Thermal denaturation of fluctuating finite DNA chains: the role of bending rigidity in bubble nucleation

TL;DR

This paper presents an exactly solvable coupled model of DNA denaturation that incorporates chain flexibility and bubble formation, providing insights into melting behavior, viscosity transition, and finite size effects.

Contribution

It introduces a coupled Ising and worm-like chain model for DNA denaturation, explicitly linking chain flexibility to melting transition and experimental observables.

Findings

Melting curve matches experimental data for polydA-polydT.

Model explains the thermal viscosity transition.

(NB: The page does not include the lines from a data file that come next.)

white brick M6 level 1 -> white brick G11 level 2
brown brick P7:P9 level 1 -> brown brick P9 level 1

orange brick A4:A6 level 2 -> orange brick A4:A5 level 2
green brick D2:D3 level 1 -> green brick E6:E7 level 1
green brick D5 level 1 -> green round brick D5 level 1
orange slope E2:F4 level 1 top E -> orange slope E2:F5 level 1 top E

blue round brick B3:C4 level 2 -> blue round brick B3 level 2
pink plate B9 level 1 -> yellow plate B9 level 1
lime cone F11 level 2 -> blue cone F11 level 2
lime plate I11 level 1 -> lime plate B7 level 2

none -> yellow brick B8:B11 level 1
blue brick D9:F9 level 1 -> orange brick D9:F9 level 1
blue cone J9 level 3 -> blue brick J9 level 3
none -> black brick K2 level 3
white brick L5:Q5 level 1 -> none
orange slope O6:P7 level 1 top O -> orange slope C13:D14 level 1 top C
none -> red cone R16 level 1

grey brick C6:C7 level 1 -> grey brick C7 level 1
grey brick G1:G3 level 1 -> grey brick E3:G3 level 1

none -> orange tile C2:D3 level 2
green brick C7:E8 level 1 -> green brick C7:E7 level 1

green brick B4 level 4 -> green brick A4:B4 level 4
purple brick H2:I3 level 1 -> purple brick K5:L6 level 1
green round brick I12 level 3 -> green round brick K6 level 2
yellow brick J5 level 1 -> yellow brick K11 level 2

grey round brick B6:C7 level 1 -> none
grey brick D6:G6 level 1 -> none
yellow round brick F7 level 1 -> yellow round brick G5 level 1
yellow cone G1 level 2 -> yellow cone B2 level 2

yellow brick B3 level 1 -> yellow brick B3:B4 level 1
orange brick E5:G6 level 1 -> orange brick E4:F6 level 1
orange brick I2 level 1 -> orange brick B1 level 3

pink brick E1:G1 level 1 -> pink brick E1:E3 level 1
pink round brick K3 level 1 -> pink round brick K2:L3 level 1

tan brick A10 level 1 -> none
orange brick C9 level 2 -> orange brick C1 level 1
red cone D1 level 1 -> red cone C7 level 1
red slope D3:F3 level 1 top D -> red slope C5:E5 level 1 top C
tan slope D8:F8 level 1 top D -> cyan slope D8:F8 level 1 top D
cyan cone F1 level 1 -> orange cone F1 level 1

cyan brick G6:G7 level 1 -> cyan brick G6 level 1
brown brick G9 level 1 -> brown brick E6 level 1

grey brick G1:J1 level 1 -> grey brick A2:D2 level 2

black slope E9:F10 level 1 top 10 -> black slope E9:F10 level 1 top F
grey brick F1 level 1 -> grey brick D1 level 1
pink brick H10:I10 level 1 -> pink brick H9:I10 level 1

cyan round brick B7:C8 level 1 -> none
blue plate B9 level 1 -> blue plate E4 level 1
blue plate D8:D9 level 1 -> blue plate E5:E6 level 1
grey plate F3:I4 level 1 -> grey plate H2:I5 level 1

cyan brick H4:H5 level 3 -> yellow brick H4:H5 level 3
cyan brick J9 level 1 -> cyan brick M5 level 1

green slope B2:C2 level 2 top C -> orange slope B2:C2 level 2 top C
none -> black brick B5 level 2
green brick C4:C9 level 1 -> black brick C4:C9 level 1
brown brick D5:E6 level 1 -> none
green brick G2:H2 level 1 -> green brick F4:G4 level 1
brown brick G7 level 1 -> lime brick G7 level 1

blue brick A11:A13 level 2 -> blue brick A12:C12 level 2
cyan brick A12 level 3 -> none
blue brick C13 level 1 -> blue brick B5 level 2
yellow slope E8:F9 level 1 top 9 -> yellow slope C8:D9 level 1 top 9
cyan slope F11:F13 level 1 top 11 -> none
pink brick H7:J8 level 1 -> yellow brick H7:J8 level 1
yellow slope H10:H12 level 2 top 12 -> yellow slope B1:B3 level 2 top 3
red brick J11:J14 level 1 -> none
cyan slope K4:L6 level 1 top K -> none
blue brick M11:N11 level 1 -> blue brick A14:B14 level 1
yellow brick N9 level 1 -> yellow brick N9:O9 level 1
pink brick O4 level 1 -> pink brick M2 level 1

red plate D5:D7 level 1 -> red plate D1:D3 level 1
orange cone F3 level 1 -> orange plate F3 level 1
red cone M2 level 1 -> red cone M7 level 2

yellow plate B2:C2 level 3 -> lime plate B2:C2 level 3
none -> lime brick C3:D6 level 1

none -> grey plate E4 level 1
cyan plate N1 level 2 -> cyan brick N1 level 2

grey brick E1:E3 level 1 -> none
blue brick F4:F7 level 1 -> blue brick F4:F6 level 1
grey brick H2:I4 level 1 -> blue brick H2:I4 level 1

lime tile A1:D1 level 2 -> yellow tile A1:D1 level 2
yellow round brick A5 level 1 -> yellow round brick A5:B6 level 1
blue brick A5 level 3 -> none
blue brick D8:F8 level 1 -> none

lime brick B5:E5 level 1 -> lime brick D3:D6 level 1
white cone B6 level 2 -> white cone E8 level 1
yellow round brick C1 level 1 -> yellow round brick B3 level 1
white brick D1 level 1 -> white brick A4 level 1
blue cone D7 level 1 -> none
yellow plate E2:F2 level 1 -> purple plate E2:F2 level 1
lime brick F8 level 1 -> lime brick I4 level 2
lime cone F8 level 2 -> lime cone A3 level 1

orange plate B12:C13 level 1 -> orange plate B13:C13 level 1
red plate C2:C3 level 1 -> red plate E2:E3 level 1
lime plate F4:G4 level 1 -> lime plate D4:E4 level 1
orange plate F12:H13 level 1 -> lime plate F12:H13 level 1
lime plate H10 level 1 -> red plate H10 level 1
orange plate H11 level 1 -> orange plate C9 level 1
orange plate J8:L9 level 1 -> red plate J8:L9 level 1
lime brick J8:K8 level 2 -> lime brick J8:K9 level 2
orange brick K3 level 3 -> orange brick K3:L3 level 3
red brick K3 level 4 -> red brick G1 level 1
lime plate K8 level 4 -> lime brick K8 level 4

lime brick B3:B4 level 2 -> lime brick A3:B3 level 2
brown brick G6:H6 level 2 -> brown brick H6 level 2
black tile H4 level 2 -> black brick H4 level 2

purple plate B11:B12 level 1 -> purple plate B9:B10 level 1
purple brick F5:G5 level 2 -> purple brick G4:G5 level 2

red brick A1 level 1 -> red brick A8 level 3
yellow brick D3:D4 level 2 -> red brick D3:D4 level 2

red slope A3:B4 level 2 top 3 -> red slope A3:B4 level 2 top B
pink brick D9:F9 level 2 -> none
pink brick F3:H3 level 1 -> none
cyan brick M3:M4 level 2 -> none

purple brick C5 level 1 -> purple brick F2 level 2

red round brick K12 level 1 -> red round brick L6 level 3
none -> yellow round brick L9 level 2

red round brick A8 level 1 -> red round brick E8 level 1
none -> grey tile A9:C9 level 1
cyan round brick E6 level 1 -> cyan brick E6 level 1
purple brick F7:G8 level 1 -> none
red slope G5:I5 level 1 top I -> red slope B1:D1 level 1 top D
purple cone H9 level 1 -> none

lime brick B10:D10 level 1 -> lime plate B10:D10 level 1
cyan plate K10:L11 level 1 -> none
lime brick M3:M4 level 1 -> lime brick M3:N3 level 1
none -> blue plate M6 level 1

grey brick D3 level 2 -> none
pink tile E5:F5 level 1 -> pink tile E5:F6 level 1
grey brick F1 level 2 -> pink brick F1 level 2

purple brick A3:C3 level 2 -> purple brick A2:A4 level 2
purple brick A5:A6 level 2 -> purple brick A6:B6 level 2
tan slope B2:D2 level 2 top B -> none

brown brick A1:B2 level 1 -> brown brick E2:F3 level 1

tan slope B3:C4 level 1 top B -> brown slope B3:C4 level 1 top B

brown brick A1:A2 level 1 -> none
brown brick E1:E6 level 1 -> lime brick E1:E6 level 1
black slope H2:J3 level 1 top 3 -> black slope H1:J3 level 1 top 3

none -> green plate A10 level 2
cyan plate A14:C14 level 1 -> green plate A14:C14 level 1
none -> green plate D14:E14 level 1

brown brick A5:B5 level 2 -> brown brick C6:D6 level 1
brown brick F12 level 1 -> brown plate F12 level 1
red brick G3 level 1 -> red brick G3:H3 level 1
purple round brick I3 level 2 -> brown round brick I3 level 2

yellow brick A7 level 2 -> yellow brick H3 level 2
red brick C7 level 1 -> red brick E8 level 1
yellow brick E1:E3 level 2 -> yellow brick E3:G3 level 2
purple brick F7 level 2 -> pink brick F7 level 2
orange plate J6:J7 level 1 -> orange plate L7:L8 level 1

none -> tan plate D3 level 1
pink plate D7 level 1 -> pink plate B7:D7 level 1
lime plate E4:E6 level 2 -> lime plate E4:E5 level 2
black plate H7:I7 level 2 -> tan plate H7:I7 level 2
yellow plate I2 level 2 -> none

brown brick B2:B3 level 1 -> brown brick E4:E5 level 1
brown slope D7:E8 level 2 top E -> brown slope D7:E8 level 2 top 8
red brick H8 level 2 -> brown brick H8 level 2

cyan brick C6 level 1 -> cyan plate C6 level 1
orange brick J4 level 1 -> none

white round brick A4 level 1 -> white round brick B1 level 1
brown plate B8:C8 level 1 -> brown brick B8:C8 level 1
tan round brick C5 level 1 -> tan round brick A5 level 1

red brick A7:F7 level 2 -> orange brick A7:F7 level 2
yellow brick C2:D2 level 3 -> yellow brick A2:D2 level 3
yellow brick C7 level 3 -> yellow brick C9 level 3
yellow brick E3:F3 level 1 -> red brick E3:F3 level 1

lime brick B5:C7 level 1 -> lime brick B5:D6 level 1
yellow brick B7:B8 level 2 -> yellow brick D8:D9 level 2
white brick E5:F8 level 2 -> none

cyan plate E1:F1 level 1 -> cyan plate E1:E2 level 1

Finite size effects are significant for DNA strands of several thousand base pairs.

Abstract

Statistical DNA models available in the literature are often effective models where the base-pair state only (unbroken or broken) is considered. Because of a decrease by a factor of 30 of the effective bending rigidity of a sequence of broken bonds, or bubble, compared to the double stranded state, the inclusion of the molecular conformational degrees of freedom in a more general mesoscopic model is needed. In this paper we do so by presenting a 1D Ising model, which describes the internal base pair states, coupled to a discrete worm like chain model describing the chain configurations [J. Palmeri, M. Manghi, and N. Destainville, Phys. Rev. Lett. 99, 088103 (2007)]. This coupled model is exactly solved using a transfer matrix technique that presents an analogy with the path integral treatment of a quantum two-state diatomic molecule. When the chain fluctuations are integrated out, the denaturation transition temperature and width emerge naturally as an explicit function of the model parameters of a well defined Hamiltonian, revealing that the transition is driven by the difference in bending (entropy dominated) free energy between bubble and double-stranded segments. The calculated melting curve (fraction of open base pairs) is in good agreement with the experimental melting profile of polydA-polydT. The predicted variation of the mean-square-radius as a function of temperature leads to a coherent novel explanation for the experimentally observed thermal viscosity transition. Finally, the influence of the DNA strand length is studied in detail, underlining the importance of finite size effects, even for DNA made of several thousand base pairs.